Ramon Dominguez, aboard for the Affectionately, is back on for the Squan Song.

A wet track doesn't figure to bother Dinner Break, who won two consecutive races in the slop late last year before finishing last of eight in the Affectionately. Trainer Mark Hennig said he didn't have a plausible excuse for the Affectionately, but is reuniting Dinner Break with jockey Alan Garcia, who was aboard for the filly's two previous wins.
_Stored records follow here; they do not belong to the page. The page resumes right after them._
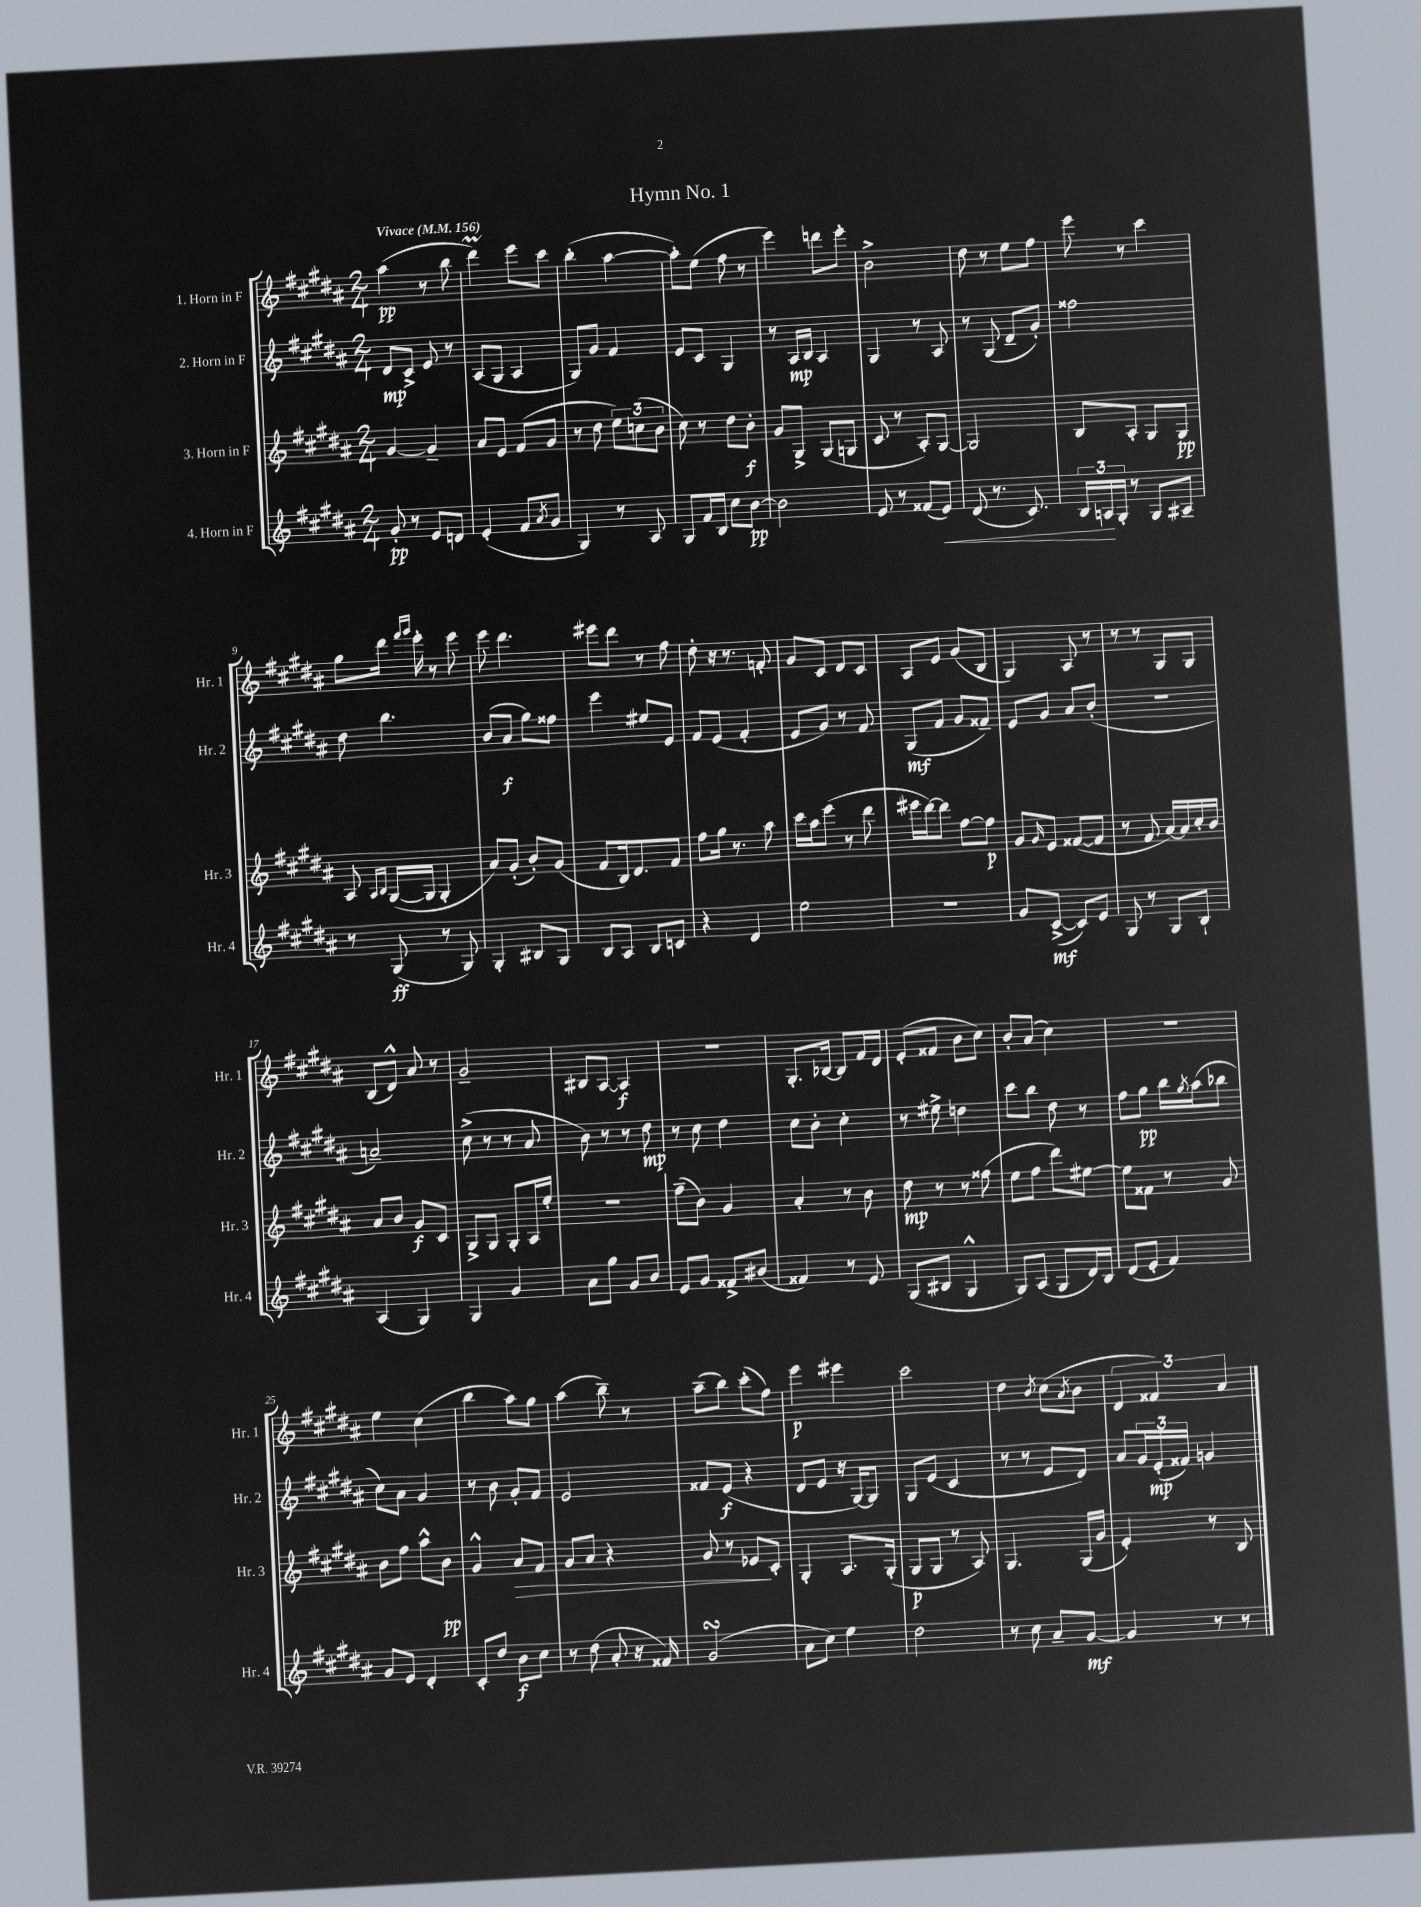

**kern	**kern	**kern	**kern
*staff4	*staff3	*staff2	*staff1
*clefG2	*clefG2	*clefG2	*clefG2
*k[f#c#g#d#a#]	*k[f#c#g#d#a#]	*k[f#c#g#d#a#]	*k[f#c#g#d#a#]
*M2/4	*M2/4	*M2/4	*M2/4
*MM156	*MM156	*MM156	*MM156
8g#'	[4g#	8d#	(4aa#
8r	.	8c#^	.
8e	4g#~]	8e	8r
8d	.	8r	8bb
=	=	=	=
(4e'	8a#	(8A#	4ddd#)
.	8e	8G#	.
8f#	(8f#	4A#	8eee
8qa#	.	.	.
8g#	8g#	.	8ccc#
=	=	=	=
4G#)	8r	8G#)	(4bb'
.	8dd#	8g#	.
8r	12ee)	4f#	[4aa#
.	(12cc	.	.
8A#	.	.	.
.	12b	.	.
=	=	=	=
8G#	8cc#)	8e	8aa#'])
16f#	8r	8c#	(8ee
16B	.	.	.
8cc#	8dd#	4G#	8ff#
[8b	8b'	.	8r
=	=	=	=
2b]	8g#	8r	4eee)
.	8G#^	16A#	.
.	.	16B	.
.	(8G#	4A#	8ddd
.	8G	.	8eee'
=	=	=	=
8e	8c#	4G#	2b^
8r	8r	.	.
(8f##	8A#')	8r	.
8e)	[8G#	8A#	.
=	=	=	=
(8d#	2G#]	8r	8dd#
8.r	.	(8G#	8r
.	.	8d#~	8ee
8.c#)	.	.	.
.	.	8g#')	8ff#
=	=	=	=
24B	8B	2ff##	8eee
24A	.	.	.
24G#'	.	.	.
8r	8A#'	.	8r
8G#	8G#	.	4ccc#
8A#~	8G#	.	.
=	=	=	=
8r	8A#	8dd#	8gg#
.	16qqA#	.	.
.	16qqB	.	.
(8G#	([16G#	4.bb	16ddd#
.	.	.	16qqfff#
.	.	.	16qqggg#
.	16G#]	.	16eee'
8r	4G#'	.	8r
8G#)	.	.	8eee
=	=	=	=
4G#'	8a#)	(8b	8eee
.	(8g#'	8a#	4.ddd#
8B#	8b')	8gg#)	.
8G#	(8g#	8ff##	.
=	=	=	=
8B	8f#	4eee	8eee#
8A#	16B)	.	8ddd#
.	8.d#	.	.
8B	.	8ee#	8r
8c	8f#	8e	8ff#
=	=	=	=
4r	8ff#	8f#	8dd#'
.	16gg#	(8e	16r
.	8.r	.	8.r
4d#	.	4f#'	.
.	8aa#	.	8f'
=	=	=	=
2ee	16ccc#	8e	8g#
.	16aa#	.	.
.	(8eee	8g#)	8c#
.	8r	8r	8d#
.	8ddd#	8f#	8c#
=	=	=	=
2r	16eee#	(8G#	8A#
.	[16ddd#)	.	.
.	8ddd#]	8f#	8e
.	[8ff#	8g#	(8g#
.	8ff#]	8f##~)	8B
=	=	=	=
8g#	8g#	8e	4G#)
.	16qqg#	.	.
([8c#^	8e	8g#	.
8c#])	([8f##	8a#	8A#
8e	8f##]	(8b'	8r
=	=	=	=
8G#	8r	2r	8r
8r	8f#	.	8r
8G#	[16a#)	.	8G#
.	16a#]	.	.
8B`	16cc#'	.	8G#
.	16b	.	.
=	=	=	=
(4A#	8a#	2a~)	(8B
.	8b	.	8d#^^)
4G#)	8g#	.	8a#
.	8c#	.	8r
=	=	=	=
4G#	8G#^	(8cc#^	2g#~
.	8G#	8r	.
4g#	8G#'	8r	.
.	16A#	8a#	.
.	16ee'	.	.
=	=	=	=
8a#	2r	8b)	8B#
8gg#	.	8r	[8A#
8g#	.	8r	4A#]
8b	.	8dd#	.
=	=	=	=
8e	(8ff#~	8r	2r
8g#	8b)	8cc#	.
8f##^	4g#	4dd#	.
(8b#	.	.	.
=	=	=	=
4f##)	4a#'	8cc#	8.G#'
.	.	8b'	.
.	.	.	[16B-
8r	8r	4cc#'	8B-]
8e	8b	.	16f#
.	.	.	16d#
=	=	=	=
(8G#	8dd#	8r	(8e'
8B#	8r	8ee#^	8f##
4G#^^	8r	4dd	8b
.	(8ff##	.	8cc#)
=	=	=	=
8G#)	8ee	8ccc#	8b'
(8A#	8ff#	8bb	(8a#
8G#	8ddd#)	8dd#	4cc#)
16d#)	[8ee#	8r	.
16B	.	.	.
=	=	=	=
(8d#	8ee#]	8ff#	2r
8e'	8f##	8gg#	.
4f#)	8r	16bb	.
.	.	8qgg#	.
.	.	(16aa#	.
.	8g#	8bb-	.
=	=	=	=
8g#	8b	8cc#)	4ee
8e	8ff#	8a#	.
4d#'	8aa#^^	4g#	(4cc#
.	8b	.	.
=	=	=	=
8c#'	4g#^^	8r	4bb
8dd#	.	8b	.
8b	8a#	8g#'	8aa#)
8cc#	8f#	8f#	8gg#
=	=	=	=
8r	8g#	2e	(4aa#
(8dd#	8a#	.	.
8a#'	4r	.	8bb~)
16r	.	.	8r
16f##)	.	.	.
=	=	=	=
(2g#	8g#	8f##	(8aa#~
.	8r	(8e	8bb)
.	8e-	4r	(8ccc#'
.	8c#'	.	8ff#)
=	=	=	=
8a#	4G#'	8d#	4eee
8cc#)	.	8e	.
4ee	8.A#	16r	4eee#
.	.	[16G#)	.
.	.	8G#]	.
.	(16G#'	.	.
=	=	=	=
2dd#	8G#	8G#	2ccc#
.	8G#	(8e	.
.	8r	4c#	.
.	8A#)	.	.
=	=	=	=
8r	4.G#	8r	4dd#
8cc#	.	8r	.
.	.	.	8qb
8a#~	.	8e	(8cc#
.	.	.	8qa#
[8g#	(16G#	8d#)	8b
.	16g#	.	.
=	=	=	=
4g#]	4e')	8a#	6d#
.	.	24g#	.
.	.	(24e'	6f##)
.	.	24f##)	.
8r	8r	4g	.
.	.	.	6a#
8r	8B	.	.
==	==	==	==
*-	*-	*-	*-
Dinner Break will be coupled with Morning Gallop, who is 0 for 7 over the inner track.

Ever and Anon won her only off-track start and looks like the main speed from the rail under Rajiv Maragh.

Multiple Choice retired

Multiple Choice, a multiple Grade 3 winner in his youth, has been retired after several losses at the $7,500 claiming level, trainer Joe Imperio said.

"He's 10 years old, he ran third a couple of times for $7,500, and he's supposed to beat $7,500 claimers," Imperio said. "He retires sound, and I didn't want to hurt the horse."

Multiple Choice is a gelded son of Mt. Livermore who was bred by Peter Blum. Blum campaigned the horse earlier this decade, winning the Sport Page and Gravesend, both Grade 3 sprints in 2002, and the Grade 3 Japur on turf in 2004.

Later that year, Multiple Choice was claimed for $100,000 by Patrick Reynolds. He would also run for Bob Klesaris and then Imperio.

Multiple Choice retires with a record of 9-16-13 from 74 starts and earnings of $692,450.

Run With the Lark a pleasant surprise

Though trainer Richard Schosberg and owner Al Fried Jr. are concentrating on bigger things with their 3-year-old Giant Moon, they certainly got a kick out of their 6-year-old Run With the Lark winning Sunday's $66,750 Turnofthecentury Stakes.

"If you went down the shed row and said which one of these horses would win a stakes, I would have walked right past his stall," Schosberg said. "And then he jumps up and wins one. Well deserved."

Run With the Lark, a 6-year-old son of Runaway Groom, was running for a $20,000 claiming price last winter. It took him eight attempts to clear the second-level New York-bred allowance condition. After finishing last in the Alex M. Robb Handicap, Run With the Lark came back 17 days later to run a bang-up second in an open company allowance. His stakes win came on 11 days' rest.

Schosberg said he would point Run With the Lark to the Master Digby for New York-breds on Feb. 18.